___ EXERCISE INPUT ___
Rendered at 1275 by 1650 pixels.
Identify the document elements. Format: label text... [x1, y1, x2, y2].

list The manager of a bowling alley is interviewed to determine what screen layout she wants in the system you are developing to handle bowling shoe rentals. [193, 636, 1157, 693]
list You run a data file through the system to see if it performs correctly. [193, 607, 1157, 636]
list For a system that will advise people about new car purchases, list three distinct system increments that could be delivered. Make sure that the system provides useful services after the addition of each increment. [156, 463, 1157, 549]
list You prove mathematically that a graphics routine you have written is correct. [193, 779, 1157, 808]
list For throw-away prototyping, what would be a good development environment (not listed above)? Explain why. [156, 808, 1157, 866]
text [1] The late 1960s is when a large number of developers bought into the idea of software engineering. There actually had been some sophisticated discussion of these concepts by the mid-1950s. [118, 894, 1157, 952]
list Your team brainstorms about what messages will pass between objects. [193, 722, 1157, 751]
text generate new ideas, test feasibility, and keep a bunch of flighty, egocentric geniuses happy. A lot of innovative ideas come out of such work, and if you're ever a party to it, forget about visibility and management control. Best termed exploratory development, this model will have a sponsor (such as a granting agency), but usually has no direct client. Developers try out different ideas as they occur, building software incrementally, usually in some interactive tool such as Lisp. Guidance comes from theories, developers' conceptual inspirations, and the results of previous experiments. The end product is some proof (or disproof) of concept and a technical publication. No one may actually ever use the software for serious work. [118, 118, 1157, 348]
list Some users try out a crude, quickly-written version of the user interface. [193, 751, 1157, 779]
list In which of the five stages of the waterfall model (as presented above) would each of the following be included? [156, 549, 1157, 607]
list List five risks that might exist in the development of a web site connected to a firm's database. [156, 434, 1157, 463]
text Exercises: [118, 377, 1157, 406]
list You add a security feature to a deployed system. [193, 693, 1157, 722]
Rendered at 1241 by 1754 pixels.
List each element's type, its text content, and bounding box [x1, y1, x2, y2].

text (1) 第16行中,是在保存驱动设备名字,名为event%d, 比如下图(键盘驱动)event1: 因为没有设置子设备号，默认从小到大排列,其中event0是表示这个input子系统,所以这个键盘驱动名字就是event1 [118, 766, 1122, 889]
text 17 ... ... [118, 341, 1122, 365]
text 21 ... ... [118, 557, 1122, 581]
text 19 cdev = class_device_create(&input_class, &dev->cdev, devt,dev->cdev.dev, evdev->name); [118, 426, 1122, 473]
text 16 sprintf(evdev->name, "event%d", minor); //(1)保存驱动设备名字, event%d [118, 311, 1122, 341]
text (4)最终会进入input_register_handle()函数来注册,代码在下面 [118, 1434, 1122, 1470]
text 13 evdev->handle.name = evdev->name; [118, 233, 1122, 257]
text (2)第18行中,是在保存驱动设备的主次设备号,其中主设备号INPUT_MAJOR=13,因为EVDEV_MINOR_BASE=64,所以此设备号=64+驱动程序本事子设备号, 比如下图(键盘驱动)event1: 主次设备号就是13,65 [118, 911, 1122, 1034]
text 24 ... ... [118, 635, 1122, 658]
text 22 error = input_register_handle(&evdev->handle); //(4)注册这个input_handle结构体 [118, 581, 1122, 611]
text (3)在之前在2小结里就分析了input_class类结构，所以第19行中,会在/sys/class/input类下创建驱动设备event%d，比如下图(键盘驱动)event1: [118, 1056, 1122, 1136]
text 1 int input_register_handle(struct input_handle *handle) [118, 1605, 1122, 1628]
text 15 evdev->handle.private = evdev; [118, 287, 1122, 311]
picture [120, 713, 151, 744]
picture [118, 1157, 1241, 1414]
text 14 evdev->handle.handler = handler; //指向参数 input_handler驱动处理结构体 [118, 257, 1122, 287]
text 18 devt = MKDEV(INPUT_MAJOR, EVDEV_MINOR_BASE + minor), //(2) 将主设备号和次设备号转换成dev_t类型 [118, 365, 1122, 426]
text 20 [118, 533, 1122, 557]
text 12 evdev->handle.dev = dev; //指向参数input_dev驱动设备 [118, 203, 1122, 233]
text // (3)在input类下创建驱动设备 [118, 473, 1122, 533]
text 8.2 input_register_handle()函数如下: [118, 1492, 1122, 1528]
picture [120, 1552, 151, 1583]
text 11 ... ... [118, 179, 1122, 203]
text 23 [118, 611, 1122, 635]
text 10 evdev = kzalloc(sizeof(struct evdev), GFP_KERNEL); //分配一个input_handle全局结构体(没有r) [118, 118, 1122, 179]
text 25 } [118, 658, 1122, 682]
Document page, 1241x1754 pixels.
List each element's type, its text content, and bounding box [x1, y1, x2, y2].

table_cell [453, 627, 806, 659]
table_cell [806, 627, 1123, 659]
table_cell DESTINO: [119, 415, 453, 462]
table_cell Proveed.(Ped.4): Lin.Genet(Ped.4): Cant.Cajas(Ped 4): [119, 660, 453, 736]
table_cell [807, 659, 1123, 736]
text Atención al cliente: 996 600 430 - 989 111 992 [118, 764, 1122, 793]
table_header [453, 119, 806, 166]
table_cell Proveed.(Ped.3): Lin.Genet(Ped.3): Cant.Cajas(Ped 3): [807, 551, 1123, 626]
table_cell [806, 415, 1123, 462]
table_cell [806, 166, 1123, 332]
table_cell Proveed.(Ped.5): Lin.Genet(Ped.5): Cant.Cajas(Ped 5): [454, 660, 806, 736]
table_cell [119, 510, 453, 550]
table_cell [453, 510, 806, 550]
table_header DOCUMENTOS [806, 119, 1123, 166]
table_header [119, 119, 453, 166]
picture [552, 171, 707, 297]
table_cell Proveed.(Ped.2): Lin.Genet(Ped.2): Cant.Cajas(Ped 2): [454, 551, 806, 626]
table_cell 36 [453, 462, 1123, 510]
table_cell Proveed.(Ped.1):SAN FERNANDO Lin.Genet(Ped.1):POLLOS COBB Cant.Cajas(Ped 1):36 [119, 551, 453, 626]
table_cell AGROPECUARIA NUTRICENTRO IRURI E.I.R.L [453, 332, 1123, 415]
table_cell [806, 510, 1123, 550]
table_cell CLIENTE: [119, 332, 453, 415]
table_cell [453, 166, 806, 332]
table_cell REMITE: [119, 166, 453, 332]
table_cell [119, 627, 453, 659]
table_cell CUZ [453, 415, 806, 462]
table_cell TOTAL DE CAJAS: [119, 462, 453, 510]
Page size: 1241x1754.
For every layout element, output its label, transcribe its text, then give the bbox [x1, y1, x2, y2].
___
Gather every line in the entries that contains the string "above", treating uppercase and lowercase as different.

▶ [REPLY]:
list For throw-away prototyping, what would be a good development environment (not listed above)? Explain why. [156, 808, 1157, 866]
list In which of the five stages of the waterfall model (as presented above) would each of the following be included? [156, 549, 1157, 607]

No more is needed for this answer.